Ik wil geloven dat er zonder wrijving geen glas is, of dat een diamant schittert doordat hij langdurig wordt geslepen en voortdurend onder druk staat. Een meesterwerk is geen etiket dat vanuit de commercie wordt opgeplakt, maar dat door strenge lezers wordt gevoeld, omdat elke bevochten centimeter op weg naar het einde een pad is waar de lezer op getrokken wordt, omdat hij voelt dat het niet anders kan, omdat hij weet dat hij geen keus meer had zodra hij het werk opensloeg, zoals de schrijver geen keus had toen hij aan het werk begon.

Zo, die zit.

Nog zo’n citaat:

Wie het werk maakt zonder dat hij weet of er een publiek is, wordt door het verhaal voortgejaagd. Zulke waanzin is noodzakelijk. Wie het werk maakt zonder dat hij rekening houdt met zijn publiek is onbevreesd. Hij komt zichzelf tegen en durft zichzelf te vloeren, omdat hij weet dat hij ook weer opstaat. Wie het werk maakt voor de massa is van nature angstig. Een producent van content.

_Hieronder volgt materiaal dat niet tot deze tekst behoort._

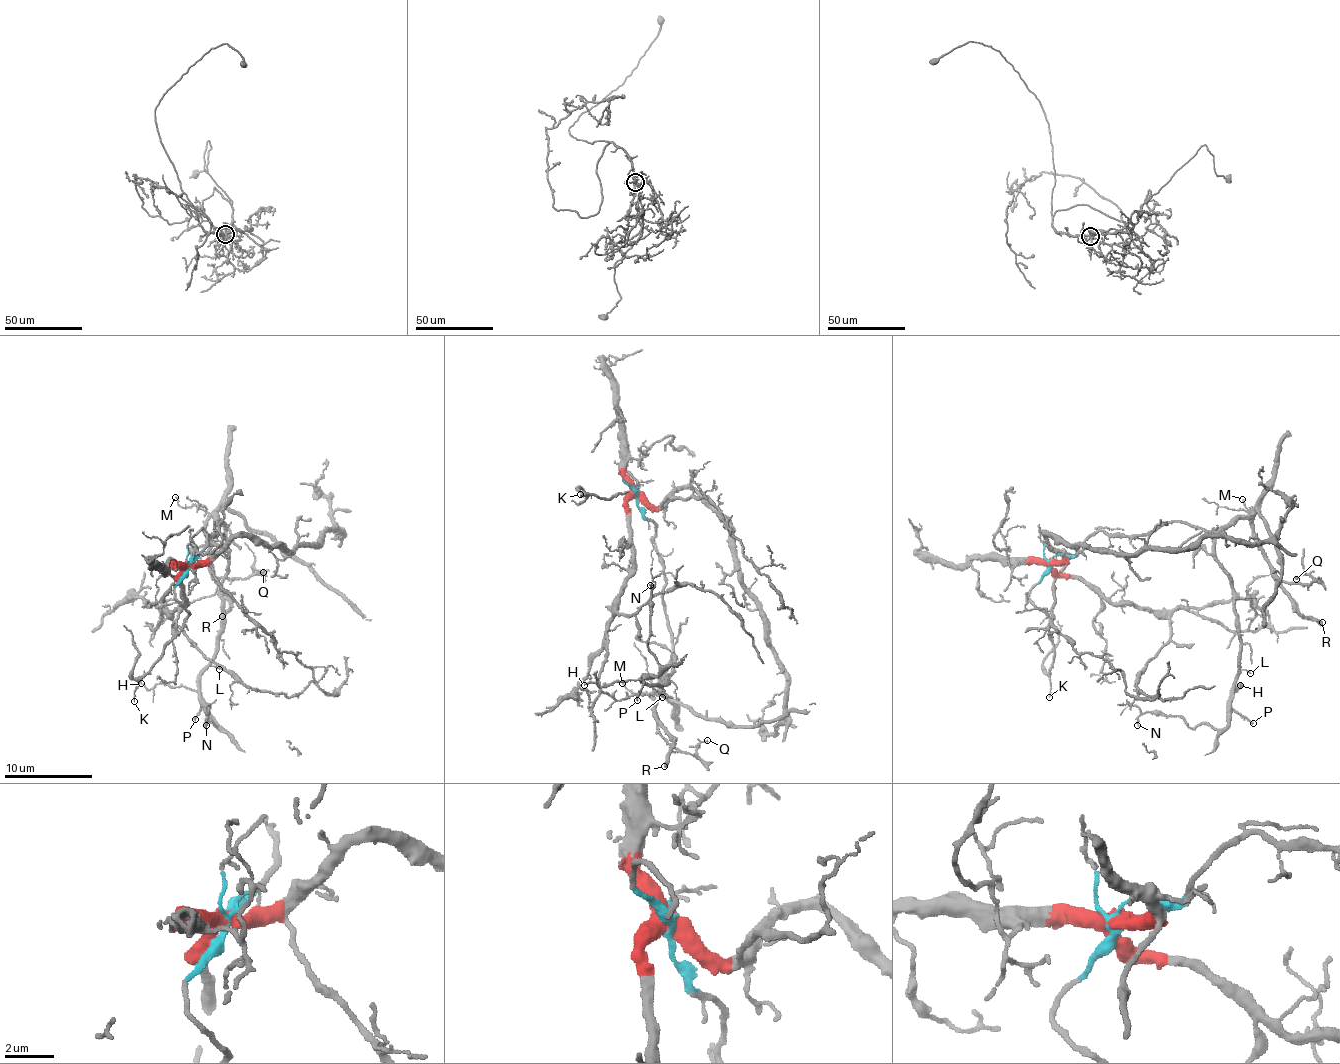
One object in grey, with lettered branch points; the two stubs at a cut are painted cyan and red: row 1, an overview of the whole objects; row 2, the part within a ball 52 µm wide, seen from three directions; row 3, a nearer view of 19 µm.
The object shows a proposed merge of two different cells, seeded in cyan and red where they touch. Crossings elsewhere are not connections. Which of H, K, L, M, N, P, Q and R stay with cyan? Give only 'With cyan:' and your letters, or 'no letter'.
With cyan: H, K, L, M, N, P, Q, R

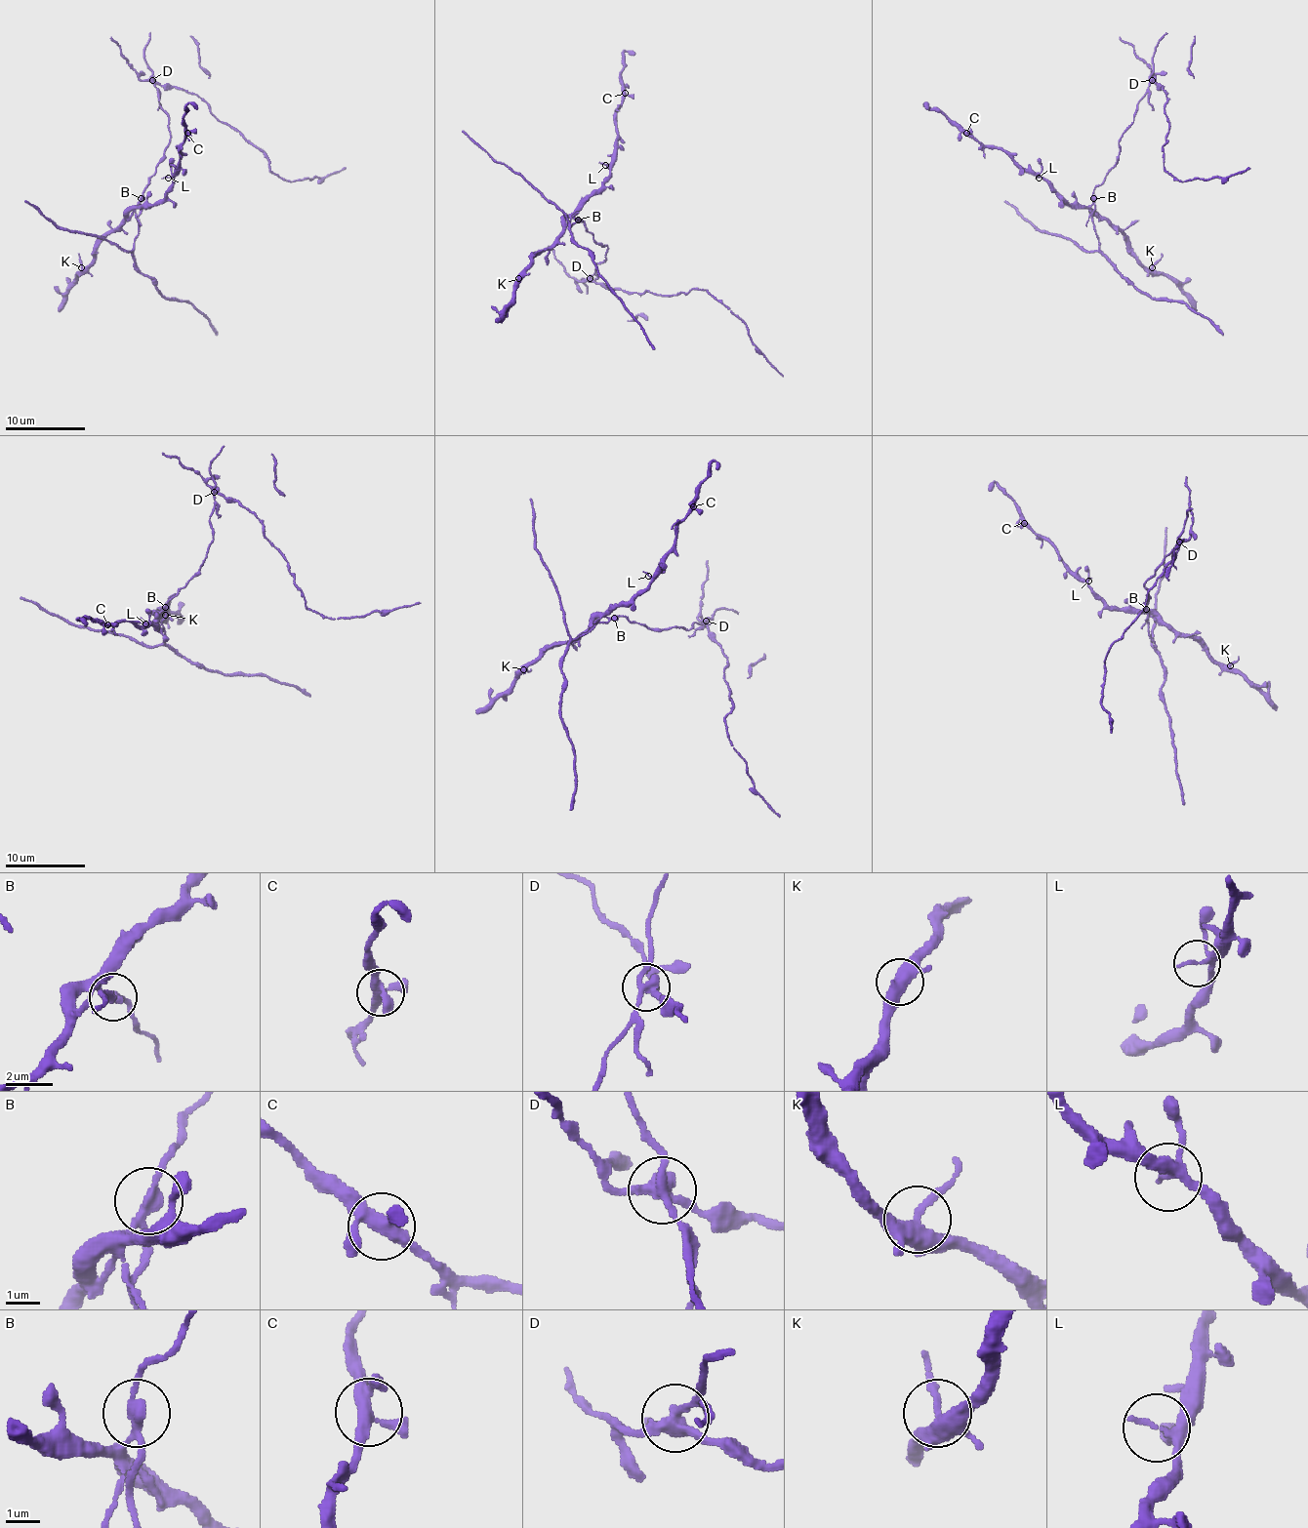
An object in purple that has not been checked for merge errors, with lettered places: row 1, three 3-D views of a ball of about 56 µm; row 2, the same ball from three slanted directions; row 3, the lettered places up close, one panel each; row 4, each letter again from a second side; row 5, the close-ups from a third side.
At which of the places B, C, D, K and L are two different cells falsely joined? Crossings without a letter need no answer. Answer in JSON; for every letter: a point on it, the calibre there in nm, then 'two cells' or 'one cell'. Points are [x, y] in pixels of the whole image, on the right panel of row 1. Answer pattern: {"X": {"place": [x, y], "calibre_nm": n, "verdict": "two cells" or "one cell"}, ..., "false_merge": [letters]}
{"B": {"place": [1093, 198], "calibre_nm": 240, "verdict": "two cells"}, "C": {"place": [966, 133], "calibre_nm": 360, "verdict": "one cell"}, "D": {"place": [1152, 80], "calibre_nm": 360, "verdict": "two cells"}, "K": {"place": [1152, 267], "calibre_nm": 400, "verdict": "one cell"}, "L": {"place": [1039, 178], "calibre_nm": 220, "verdict": "one cell"}, "false_merge": ["B", "D"]}

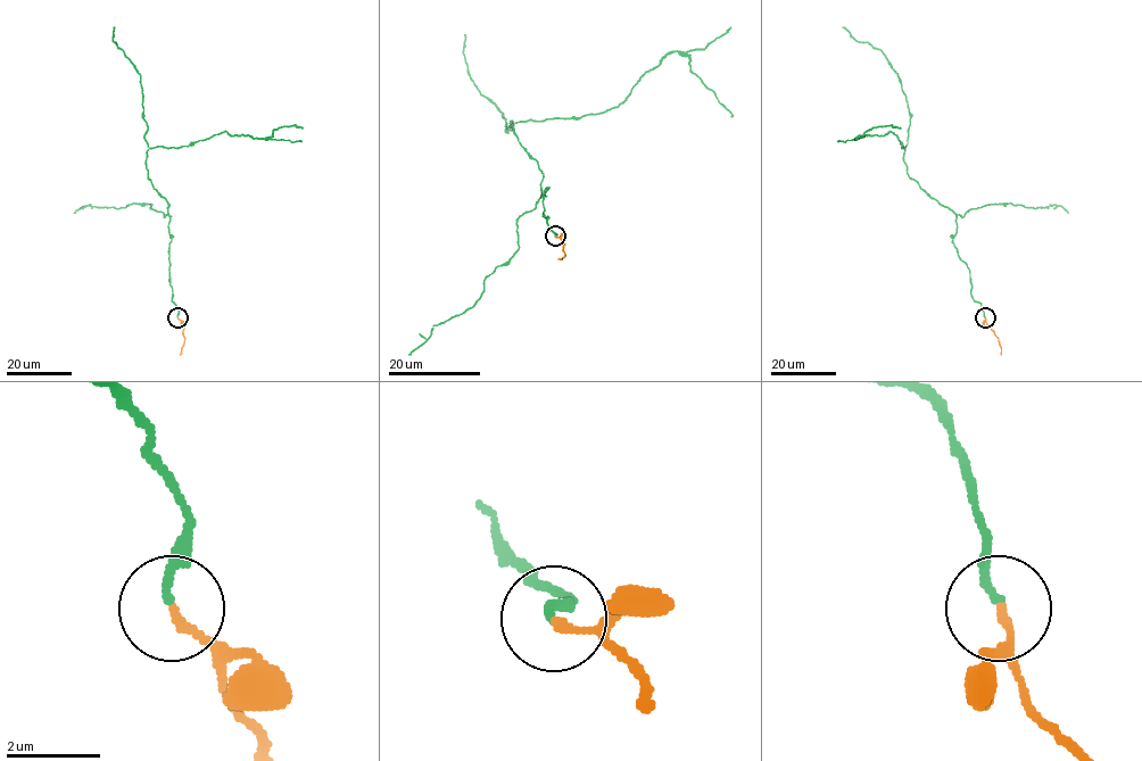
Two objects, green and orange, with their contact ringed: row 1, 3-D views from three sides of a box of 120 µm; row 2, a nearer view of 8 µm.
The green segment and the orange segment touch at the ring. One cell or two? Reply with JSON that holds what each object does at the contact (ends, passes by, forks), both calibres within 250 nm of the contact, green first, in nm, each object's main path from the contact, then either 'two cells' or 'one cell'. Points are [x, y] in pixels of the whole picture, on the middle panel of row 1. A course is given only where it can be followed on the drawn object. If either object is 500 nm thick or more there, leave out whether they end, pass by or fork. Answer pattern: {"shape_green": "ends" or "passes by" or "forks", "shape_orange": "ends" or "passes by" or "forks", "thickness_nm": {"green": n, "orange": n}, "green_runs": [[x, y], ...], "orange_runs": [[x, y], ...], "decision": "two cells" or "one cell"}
{"shape_green": "ends", "shape_orange": "ends", "thickness_nm": {"green": 160, "orange": 170}, "green_runs": [[555, 236], [543, 215], [543, 173], [511, 121], [615, 108], [673, 51], [685, 54], [730, 117]], "orange_runs": [[555, 236], [564, 242], [565, 255], [557, 258]], "decision": "one cell"}

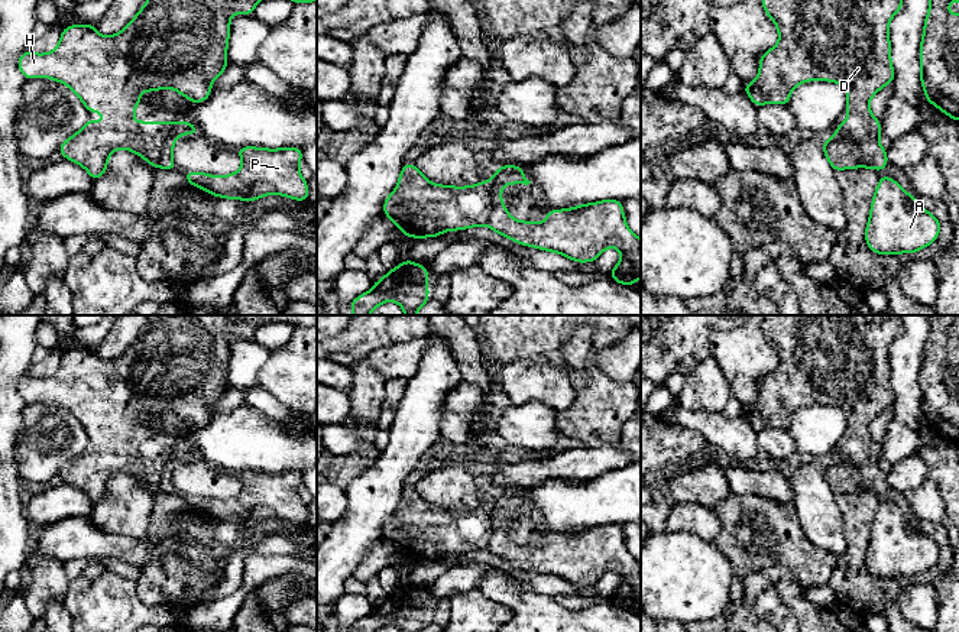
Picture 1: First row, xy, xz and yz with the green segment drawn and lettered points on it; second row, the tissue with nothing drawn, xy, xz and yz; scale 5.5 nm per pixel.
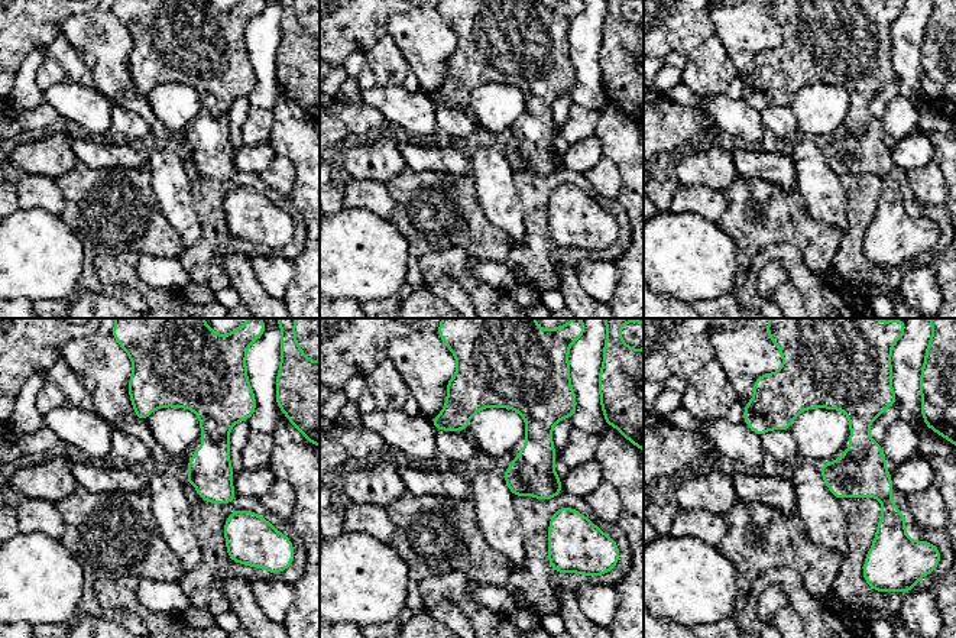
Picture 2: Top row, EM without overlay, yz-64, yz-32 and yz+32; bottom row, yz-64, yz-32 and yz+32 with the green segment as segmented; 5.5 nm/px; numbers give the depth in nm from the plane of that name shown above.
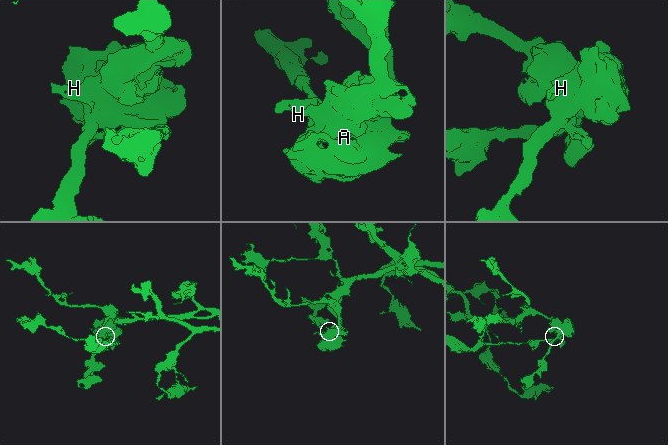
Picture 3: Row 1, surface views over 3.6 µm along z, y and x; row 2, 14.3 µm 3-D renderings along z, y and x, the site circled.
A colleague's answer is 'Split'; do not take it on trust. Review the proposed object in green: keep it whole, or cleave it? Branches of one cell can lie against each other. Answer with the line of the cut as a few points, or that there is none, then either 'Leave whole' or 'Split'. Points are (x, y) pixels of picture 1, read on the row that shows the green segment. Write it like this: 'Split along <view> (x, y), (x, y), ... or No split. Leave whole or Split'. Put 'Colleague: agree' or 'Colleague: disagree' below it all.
Split along yz (872, 117), (868, 133), (859, 141), (846, 142), (835, 135). Split
Colleague: agree

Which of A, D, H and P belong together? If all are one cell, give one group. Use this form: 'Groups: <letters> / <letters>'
Groups: A P / D H

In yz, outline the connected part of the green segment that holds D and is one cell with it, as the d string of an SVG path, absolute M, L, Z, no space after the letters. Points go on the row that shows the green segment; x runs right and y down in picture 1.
M762 0L761 3L767 16L774 20L780 39L774 48L759 56L759 74L751 84L743 85L742 91L756 107L767 103L788 106L790 93L801 82L813 80L839 82L848 93L848 120L837 124L836 136L848 143L865 139L874 119L869 100L882 87L894 82L888 25L903 9L903 0Z

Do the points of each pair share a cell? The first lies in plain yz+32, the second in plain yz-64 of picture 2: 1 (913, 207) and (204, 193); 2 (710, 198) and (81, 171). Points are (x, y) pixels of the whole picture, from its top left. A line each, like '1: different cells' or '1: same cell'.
1: same cell
2: different cells

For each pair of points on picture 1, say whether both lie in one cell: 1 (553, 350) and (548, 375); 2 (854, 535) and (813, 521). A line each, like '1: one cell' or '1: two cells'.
1: two cells
2: two cells

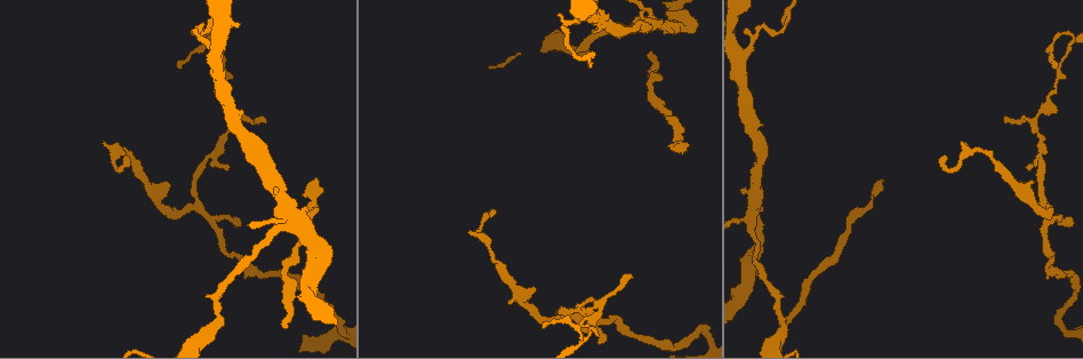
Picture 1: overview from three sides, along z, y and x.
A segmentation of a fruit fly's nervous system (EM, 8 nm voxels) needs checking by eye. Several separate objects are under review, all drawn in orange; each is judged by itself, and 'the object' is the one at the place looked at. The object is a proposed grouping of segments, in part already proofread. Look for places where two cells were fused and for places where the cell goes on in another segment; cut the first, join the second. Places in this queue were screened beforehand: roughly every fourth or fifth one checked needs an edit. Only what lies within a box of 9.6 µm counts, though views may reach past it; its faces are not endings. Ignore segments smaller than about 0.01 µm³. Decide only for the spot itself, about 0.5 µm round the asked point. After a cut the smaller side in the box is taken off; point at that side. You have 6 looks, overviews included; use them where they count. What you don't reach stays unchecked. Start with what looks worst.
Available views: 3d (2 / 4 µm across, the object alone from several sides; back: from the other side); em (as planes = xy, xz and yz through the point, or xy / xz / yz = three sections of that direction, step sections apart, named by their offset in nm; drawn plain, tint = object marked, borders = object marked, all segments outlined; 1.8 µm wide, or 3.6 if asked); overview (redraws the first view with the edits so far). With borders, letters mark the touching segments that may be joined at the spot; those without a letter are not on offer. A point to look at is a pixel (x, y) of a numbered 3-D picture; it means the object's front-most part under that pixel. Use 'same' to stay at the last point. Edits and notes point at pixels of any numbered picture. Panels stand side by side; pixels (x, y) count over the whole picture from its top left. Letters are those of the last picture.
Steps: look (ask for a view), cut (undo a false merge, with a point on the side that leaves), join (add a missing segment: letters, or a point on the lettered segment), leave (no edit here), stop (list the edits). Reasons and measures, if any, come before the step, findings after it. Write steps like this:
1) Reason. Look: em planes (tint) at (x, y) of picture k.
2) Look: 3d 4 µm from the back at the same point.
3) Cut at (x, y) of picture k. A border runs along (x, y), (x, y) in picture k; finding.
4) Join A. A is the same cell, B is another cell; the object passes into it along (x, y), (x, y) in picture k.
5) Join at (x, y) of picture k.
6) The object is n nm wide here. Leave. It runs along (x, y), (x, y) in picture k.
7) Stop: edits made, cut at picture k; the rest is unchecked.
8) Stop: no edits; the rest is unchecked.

An open end. Look: em planes (tint) at (283, 327) of picture 1.

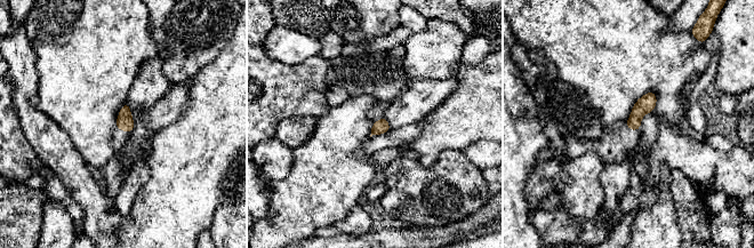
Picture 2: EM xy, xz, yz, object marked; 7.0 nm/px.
What lies round it. Look: em planes (borders) at the same point.

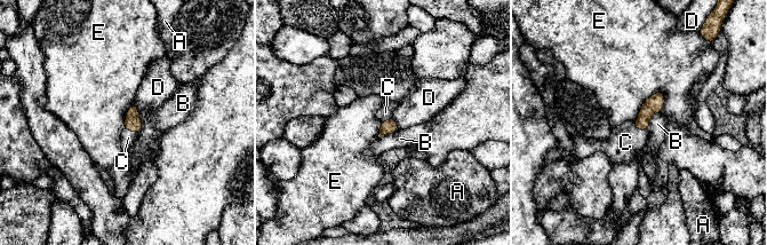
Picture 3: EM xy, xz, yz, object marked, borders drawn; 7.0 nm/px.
The longest contact is with E, 300 nm. Join at (625, 142) of picture 3. C is the same cell, A, B, D and E are other cells; the object passes into it along (655, 103), (640, 129), (625, 142) in picture 3; the cell continues.

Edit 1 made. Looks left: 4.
Thin end. Look: 3d 4 µm from the back at (1003, 120) of picture 1.

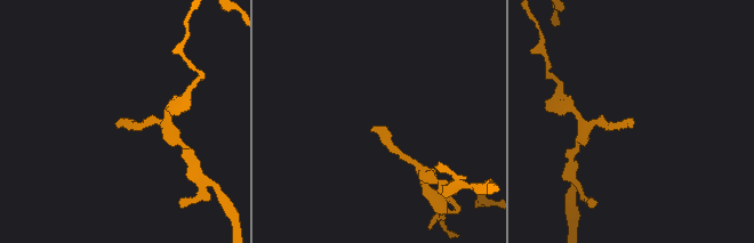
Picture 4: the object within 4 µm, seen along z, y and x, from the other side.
Need the tissue. Look: em planes (borders) at (630, 127) of picture 4.

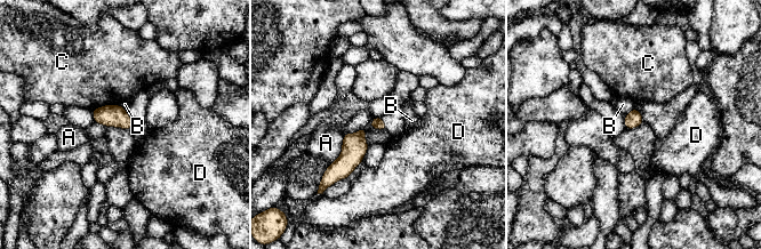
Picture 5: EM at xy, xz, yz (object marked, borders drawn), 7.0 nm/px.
The object is 100 nm wide here. Leave. A, B, C and D are other cells; a border runs along (634, 106), (626, 114) in picture 5; no lettered segment goes on from it.

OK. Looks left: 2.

Ook zijn afkomst komt herhaaldelijk terug. Herhaaldelijk schetst hij een beeld van een groep schrijvers en lezers die zich allen rekenen tot een bevoorrechte, goed opgeleide klasse, die geen andere lezers en schrijvers toelaat en die het mediacircus beheerst.
Hier spreekt de underdog, die niet gehoord wordt, die zich een weg heeft moeten banen. Vechten en rammen zijn hier sleutelwoorden. De gymzaal als decor, de training als metafoor.
Bij zijn beschrijving van de schrijver die ‘in de valkuil van het mediacircus valt’  moest ik even denken aan Jep Gambardella uit de film La grande bellezza

Pas aan het eind van dit betoog komt er lijn in, als hij een vlammend pleidooi houdt voor betrokken docenten. Hear, hear...
Maar dat maakt dit 'schotschrift' helaas nog niet tot het schotschrift dat ik me als leesbevorderaar zou wensen, hoe vurig het ook is en hoe doorspekt met citabele frasen. Daarvoor verloopt de betoogvoering me te wonderlijk en gaat het me teveel over Alex Boogers.
Het verwondert me niet dat we na 2015 weinig meer hebben gehoord over dit boekje.



Boogers, Alex. De lezer is niet dood. Schotschrift. Podium, 2015. 64 p., ISBN 978 90 575 9790 9.